Forse la Meloni resta allibita perché, lo dico senza aspra polemica, non sa bene cosa fu la Resistenza nel suo aspetto sostanziale. Non fu “antifascista” come aspetto fondamentale; solo gli “antifascisti” del 25 luglio e 8 settembre ’43 (fascisti fino a un momento prima o antifascisti a Paris a godersi la vita) furono soltanto tali. Coloro che fecero la Resistenza – nel nord Italia (e senza dubbio con la guerra ormai di fatto vinta dagli “Alleati”), combattendo con netta decisione e subendo un buon numero di perdite – furono i comunisti. E questi volevano ben altro che la semplice fine del fascismo.

Quelli che poi hanno straparlato di “liberazione” – riferendosi alla nuova occupazione degli angloamericani al posto dei tedeschi – sono dei manigoldi ormai quasi tutti scomparsi. Adesso abbiamo i loro successori: dei semplici imbroglioni (e anche peggio), che si servono di un antifascismo inventato da storici di una ignoranza e sfacciataggine inaudite per mantenere un potere (anche mediatico), che deve finire perché è un insulto ai morti e ha condotto il nostro paese (peraltro in buona compagnia con gli altri del cosiddetto “occidente”) ad un degrado sociale, politico e culturale ormai insopportabile.

Questi antifascisti sono il peggio del peggio, una massa di affossatori della nostra civiltà.

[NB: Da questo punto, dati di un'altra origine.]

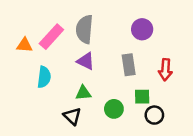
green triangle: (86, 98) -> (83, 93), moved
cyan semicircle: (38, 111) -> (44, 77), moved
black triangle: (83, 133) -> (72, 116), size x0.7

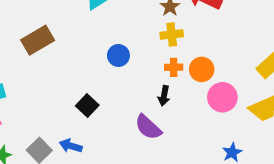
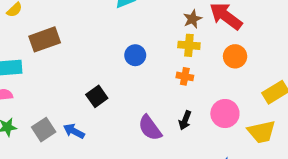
brown rectangle: (38, 40) -> (45, 39), moved
orange circle: (202, 69) -> (235, 56), moved
black arrow: (164, 96) -> (185, 120), moved

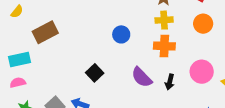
orange cross: (185, 76) -> (164, 46), size x1.5
purple semicircle: (150, 128) -> (142, 77), moved

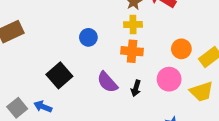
orange circle: (203, 24) -> (181, 49), moved
black square: (95, 73) -> (59, 75), size x1.4

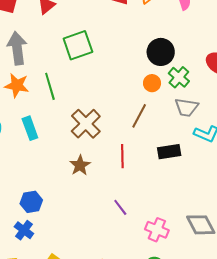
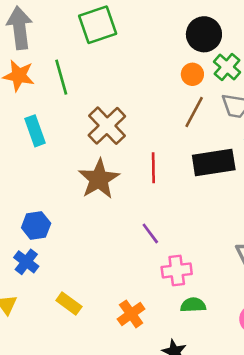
brown line: (139, 116) -> (194, 112), moved
black rectangle: (169, 152) -> (214, 162), size x1.4
brown star: (80, 165) -> (99, 179), size x1.5
pink cross: (157, 230) -> (177, 270), moved, turned -30

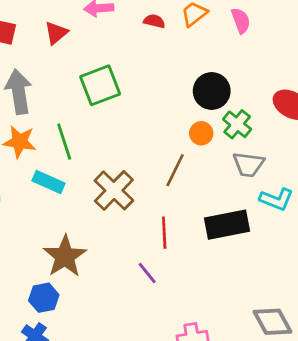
brown line: (194, 112) -> (175, 170), moved
cyan rectangle: (35, 131) -> (48, 182), moved, turned -44
brown star: (99, 179) -> (65, 256), moved
purple line: (150, 233) -> (147, 273), moved

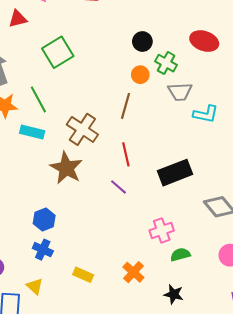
red triangle: (56, 33) -> (18, 19), turned 36
black circle: (212, 91) -> (142, 41), size x0.7
black rectangle: (227, 225) -> (175, 173), moved
brown star: (65, 256) -> (66, 168), moved

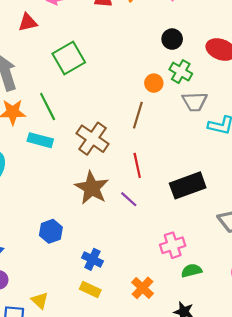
black circle: (142, 41) -> (172, 39), moved
brown star: (66, 168) -> (92, 188), moved
blue cross: (43, 250) -> (92, 259), moved

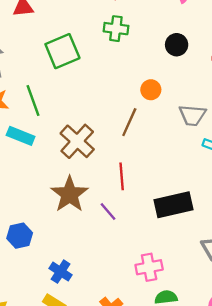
green cross: (181, 72) -> (116, 29), moved, turned -30

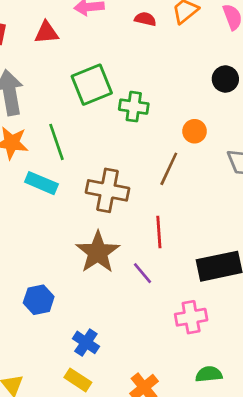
green cross: (116, 29) -> (134, 107), moved
brown cross: (77, 141) -> (107, 190), turned -32
pink cross: (149, 267) -> (191, 317), moved

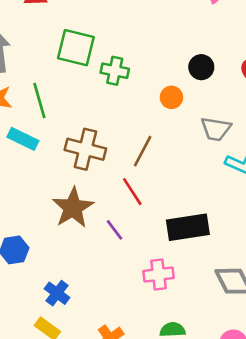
black circle: (225, 79) -> (201, 67), moved
green square: (92, 85) -> (76, 48), turned 33
brown line: (169, 169) -> (143, 151), moved
red line: (159, 232) -> (132, 192), turned -32

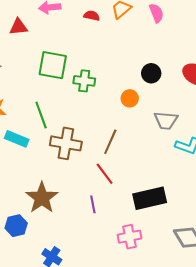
green line: (39, 100) -> (41, 115), moved
brown star: (73, 208) -> (42, 198), moved
purple line: (115, 230) -> (93, 204), turned 30

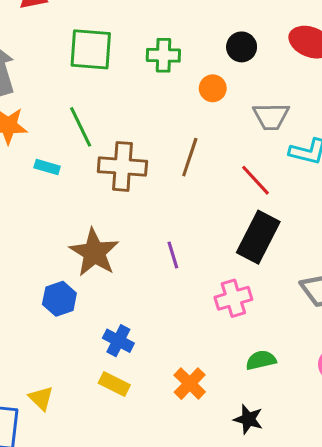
green cross: (84, 81) -> (163, 55), moved
cyan rectangle: (17, 139) -> (47, 167), size x0.7
red line: (105, 174) -> (256, 180), moved
black rectangle: (150, 198) -> (258, 237), turned -44

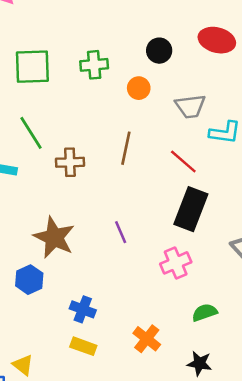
brown cross: (122, 166) -> (70, 162), size x0.7

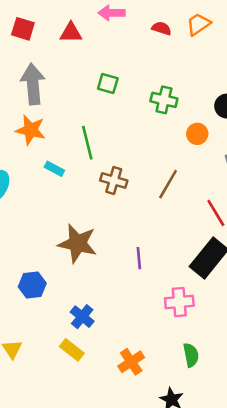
green square: (32, 67) -> (108, 83), size x0.6
brown star: (54, 237) -> (78, 243), turned -30
blue hexagon: (29, 280) -> (32, 285), moved
green semicircle: (205, 312) -> (191, 355), turned 80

Sia però chiaro che non si può combatterli con le fregnacce di Casapound o Forza Nuova. Nessuna ridicola nostalgia del fascismo – che va collocato nel suo tempo e studiato infine seriamente, ma in quel preciso contesto storico ormai assai lontano – serve per annientare questo antifascismo del disfacimento italiano.

Addosso a questi farabutti che si travestono da antifascisti e che sono tanto dannosi come gli altri mascalzoni che ancora gridano all’anticomunismo, altro processo storico di un’età ormai trascorsa. Sono nemici mortali; si deve capirlo infine!